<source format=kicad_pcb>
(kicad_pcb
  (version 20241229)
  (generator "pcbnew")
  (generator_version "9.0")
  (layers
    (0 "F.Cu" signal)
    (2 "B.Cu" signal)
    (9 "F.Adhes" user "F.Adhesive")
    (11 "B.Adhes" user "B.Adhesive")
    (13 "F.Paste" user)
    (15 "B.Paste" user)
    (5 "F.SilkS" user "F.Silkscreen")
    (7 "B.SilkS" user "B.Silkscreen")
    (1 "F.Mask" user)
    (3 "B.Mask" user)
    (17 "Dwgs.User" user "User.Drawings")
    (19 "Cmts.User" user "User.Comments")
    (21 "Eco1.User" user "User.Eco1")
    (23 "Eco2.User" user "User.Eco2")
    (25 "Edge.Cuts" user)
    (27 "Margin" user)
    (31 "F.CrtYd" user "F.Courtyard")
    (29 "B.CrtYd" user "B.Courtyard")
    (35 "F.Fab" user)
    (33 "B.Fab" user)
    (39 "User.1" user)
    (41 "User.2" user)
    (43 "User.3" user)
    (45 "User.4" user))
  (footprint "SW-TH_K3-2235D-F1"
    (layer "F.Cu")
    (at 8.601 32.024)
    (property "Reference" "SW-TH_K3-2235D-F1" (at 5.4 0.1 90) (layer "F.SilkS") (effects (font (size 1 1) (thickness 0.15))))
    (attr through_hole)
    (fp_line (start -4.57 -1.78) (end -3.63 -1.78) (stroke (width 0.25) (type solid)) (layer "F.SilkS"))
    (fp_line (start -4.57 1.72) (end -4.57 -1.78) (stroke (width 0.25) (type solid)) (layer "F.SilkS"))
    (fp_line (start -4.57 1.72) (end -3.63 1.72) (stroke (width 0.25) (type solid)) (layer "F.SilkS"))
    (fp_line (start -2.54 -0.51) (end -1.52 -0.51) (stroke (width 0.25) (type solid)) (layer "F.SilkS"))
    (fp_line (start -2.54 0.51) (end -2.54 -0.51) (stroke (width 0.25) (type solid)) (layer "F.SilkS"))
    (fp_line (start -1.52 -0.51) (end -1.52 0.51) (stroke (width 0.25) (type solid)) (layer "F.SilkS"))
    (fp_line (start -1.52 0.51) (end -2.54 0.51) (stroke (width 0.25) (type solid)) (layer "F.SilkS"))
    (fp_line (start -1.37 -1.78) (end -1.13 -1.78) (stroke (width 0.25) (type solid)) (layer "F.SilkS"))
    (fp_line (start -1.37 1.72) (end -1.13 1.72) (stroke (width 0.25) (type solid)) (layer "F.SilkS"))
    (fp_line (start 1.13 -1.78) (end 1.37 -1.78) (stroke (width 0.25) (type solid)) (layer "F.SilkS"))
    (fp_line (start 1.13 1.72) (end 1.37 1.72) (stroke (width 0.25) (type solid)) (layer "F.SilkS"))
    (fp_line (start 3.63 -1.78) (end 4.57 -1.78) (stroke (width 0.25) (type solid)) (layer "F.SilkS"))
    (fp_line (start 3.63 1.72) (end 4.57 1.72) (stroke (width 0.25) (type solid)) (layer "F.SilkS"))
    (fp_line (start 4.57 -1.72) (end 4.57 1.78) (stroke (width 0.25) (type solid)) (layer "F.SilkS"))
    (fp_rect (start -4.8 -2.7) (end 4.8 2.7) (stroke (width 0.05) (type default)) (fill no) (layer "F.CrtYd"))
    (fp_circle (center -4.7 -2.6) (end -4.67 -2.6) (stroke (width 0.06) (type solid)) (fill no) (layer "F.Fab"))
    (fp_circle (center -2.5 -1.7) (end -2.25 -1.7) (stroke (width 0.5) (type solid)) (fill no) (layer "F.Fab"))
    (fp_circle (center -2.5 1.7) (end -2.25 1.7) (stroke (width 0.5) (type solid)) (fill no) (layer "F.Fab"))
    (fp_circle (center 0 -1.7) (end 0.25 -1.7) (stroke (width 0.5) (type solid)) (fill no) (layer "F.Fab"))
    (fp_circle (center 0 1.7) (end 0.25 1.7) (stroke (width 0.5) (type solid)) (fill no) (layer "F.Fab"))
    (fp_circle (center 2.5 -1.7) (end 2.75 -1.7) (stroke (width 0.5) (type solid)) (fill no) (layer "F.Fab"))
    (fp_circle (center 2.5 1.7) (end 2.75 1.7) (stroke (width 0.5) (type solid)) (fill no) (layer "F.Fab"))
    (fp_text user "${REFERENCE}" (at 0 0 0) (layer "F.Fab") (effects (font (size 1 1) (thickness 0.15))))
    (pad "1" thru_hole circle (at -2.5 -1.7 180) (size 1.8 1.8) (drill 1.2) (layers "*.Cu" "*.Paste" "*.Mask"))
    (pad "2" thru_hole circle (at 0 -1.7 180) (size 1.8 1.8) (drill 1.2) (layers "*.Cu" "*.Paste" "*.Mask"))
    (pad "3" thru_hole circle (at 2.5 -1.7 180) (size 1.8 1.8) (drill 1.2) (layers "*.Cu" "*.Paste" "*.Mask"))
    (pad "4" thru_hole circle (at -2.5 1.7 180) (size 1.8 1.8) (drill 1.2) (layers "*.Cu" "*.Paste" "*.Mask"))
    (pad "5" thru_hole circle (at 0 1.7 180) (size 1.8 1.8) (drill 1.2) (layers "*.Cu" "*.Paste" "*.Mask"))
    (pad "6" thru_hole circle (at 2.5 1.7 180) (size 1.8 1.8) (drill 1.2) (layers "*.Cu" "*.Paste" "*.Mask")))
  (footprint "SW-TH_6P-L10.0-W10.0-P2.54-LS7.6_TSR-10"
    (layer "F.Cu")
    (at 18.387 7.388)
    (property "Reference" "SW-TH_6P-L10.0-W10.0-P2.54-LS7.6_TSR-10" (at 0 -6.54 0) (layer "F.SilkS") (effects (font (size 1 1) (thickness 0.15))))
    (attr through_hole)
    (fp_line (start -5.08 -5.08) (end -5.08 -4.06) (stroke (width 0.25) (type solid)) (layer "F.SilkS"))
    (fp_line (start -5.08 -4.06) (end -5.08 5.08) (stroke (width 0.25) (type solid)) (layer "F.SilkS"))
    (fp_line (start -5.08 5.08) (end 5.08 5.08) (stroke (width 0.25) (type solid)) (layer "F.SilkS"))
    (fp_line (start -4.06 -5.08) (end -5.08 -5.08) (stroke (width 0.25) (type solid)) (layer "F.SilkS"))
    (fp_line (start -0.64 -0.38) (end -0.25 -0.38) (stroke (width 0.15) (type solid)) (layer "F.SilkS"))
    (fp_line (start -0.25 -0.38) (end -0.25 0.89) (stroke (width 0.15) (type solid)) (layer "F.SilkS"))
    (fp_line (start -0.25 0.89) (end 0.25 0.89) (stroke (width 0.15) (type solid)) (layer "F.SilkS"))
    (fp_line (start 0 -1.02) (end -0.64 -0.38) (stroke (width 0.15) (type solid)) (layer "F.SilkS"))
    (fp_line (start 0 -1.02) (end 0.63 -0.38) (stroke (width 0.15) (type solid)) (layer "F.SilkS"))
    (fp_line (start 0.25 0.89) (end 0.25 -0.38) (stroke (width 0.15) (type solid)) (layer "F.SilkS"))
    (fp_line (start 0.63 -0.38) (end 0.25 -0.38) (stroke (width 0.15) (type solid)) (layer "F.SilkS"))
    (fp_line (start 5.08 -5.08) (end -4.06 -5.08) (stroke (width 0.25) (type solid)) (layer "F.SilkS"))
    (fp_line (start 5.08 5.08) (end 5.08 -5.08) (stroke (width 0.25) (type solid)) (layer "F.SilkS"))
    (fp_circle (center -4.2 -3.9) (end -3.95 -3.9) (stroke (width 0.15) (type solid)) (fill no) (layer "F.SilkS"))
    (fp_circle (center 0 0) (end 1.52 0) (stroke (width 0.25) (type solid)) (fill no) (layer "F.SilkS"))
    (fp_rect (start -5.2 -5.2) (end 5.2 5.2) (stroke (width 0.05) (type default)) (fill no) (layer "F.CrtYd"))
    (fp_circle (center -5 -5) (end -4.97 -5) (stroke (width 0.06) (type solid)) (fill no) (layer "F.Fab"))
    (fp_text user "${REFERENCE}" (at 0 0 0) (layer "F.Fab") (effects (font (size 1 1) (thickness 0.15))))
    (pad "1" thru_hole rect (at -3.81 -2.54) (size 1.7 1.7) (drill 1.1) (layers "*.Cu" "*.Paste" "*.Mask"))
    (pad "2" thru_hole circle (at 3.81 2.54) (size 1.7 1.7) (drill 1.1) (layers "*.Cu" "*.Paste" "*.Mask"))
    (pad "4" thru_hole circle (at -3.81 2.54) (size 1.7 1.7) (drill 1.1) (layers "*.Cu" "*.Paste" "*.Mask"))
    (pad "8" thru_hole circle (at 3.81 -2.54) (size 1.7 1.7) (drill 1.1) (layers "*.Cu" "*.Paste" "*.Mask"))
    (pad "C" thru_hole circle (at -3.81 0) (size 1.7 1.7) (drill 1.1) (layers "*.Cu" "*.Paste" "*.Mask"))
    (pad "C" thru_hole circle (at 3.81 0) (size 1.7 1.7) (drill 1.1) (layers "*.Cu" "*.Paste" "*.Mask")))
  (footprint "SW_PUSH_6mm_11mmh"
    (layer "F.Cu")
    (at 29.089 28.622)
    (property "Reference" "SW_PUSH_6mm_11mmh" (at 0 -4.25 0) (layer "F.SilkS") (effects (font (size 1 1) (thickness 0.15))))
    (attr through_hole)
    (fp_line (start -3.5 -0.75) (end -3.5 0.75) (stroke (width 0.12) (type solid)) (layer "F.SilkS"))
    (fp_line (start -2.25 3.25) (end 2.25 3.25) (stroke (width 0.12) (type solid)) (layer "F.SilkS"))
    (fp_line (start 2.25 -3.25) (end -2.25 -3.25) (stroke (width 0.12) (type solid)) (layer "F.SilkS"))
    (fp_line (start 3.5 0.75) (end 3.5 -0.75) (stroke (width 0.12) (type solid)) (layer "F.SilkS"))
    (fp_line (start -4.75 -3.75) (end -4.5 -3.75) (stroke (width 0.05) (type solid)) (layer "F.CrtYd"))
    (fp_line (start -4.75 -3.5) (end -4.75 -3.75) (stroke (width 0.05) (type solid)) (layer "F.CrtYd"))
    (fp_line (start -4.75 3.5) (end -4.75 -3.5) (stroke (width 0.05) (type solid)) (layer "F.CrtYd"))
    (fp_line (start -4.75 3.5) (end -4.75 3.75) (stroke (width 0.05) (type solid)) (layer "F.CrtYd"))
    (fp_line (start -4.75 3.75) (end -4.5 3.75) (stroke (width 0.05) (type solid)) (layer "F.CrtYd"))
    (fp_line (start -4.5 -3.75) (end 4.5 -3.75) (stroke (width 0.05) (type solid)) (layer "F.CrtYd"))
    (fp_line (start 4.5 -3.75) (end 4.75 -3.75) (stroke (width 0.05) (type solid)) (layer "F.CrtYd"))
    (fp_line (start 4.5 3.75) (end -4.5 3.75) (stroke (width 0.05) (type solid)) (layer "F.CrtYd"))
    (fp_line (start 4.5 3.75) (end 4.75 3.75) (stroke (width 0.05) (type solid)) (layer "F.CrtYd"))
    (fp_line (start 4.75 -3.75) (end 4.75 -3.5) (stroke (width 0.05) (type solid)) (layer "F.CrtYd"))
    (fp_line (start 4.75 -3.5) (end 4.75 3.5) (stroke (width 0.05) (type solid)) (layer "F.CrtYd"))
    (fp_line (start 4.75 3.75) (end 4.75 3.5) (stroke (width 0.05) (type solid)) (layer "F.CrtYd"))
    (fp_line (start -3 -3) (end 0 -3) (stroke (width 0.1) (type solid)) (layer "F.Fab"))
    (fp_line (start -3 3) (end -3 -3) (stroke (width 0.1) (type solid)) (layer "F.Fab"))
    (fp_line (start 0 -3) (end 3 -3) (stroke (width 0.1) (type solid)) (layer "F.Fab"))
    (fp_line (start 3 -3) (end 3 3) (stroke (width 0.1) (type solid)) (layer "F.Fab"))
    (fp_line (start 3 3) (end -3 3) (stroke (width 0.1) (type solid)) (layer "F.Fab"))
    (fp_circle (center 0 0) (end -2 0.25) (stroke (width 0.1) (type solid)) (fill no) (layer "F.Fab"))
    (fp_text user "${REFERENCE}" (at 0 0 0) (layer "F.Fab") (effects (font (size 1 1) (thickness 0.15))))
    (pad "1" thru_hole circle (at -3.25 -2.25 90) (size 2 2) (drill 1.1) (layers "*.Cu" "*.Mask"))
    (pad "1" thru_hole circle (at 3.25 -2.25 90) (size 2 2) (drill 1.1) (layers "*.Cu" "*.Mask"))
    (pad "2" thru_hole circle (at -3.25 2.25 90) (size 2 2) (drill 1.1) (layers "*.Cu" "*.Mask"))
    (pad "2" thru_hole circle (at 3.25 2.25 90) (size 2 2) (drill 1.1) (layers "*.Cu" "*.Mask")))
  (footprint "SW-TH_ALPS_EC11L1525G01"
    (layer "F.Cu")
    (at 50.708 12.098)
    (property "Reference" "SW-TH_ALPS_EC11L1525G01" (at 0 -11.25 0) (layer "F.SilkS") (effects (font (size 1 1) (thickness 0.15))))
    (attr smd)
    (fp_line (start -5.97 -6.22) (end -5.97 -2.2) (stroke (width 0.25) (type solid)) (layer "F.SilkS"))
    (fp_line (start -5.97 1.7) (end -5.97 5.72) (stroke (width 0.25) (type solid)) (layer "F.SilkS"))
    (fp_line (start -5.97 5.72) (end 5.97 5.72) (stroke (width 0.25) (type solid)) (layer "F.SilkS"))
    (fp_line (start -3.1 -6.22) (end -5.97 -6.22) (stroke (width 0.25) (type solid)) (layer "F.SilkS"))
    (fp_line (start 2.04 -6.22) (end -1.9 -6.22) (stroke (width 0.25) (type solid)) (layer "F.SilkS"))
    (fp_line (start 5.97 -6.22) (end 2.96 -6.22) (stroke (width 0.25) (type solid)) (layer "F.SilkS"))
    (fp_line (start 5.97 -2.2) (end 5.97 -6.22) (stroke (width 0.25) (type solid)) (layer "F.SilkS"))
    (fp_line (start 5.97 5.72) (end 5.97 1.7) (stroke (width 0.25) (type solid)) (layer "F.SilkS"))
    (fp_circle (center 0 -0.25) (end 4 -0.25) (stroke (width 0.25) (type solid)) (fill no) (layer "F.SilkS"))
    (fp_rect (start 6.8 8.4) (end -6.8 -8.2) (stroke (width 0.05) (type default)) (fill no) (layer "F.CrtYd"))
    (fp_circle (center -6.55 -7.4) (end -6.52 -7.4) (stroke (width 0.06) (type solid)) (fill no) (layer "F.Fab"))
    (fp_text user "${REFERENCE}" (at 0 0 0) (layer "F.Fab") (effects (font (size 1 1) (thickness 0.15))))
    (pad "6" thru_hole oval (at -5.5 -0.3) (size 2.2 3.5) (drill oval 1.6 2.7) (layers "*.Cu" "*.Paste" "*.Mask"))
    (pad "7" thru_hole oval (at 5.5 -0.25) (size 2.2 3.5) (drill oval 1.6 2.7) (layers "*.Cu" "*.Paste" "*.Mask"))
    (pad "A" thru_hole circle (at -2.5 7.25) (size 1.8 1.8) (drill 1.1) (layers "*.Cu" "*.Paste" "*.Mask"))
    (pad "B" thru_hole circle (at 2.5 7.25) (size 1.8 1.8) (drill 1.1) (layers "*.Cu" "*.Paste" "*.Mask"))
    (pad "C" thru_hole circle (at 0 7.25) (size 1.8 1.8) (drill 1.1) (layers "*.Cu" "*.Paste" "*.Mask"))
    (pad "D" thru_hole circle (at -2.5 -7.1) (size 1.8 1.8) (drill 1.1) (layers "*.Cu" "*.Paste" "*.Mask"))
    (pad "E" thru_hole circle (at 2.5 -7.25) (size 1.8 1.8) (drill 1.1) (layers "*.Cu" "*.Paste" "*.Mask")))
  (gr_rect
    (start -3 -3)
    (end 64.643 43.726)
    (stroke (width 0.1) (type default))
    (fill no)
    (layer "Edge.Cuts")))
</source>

# # # # # # #

- WHAT TO WORK ON -
Return only the lines between the one holding "(fp_circle (center -2.5 -1.7)" and the one holding "(fp_circle (center -2.5 1.7)", inclusive, exactly as they appear above.

- ANSWER TO THIS TASK -
    (fp_circle (center -2.5 -1.7) (end -2.25 -1.7) (stroke (width 0.5) (type solid)) (fill no) (layer "F.Fab"))
    (fp_circle (center -2.5 1.7) (end -2.25 1.7) (stroke (width 0.5) (type solid)) (fill no) (layer "F.Fab"))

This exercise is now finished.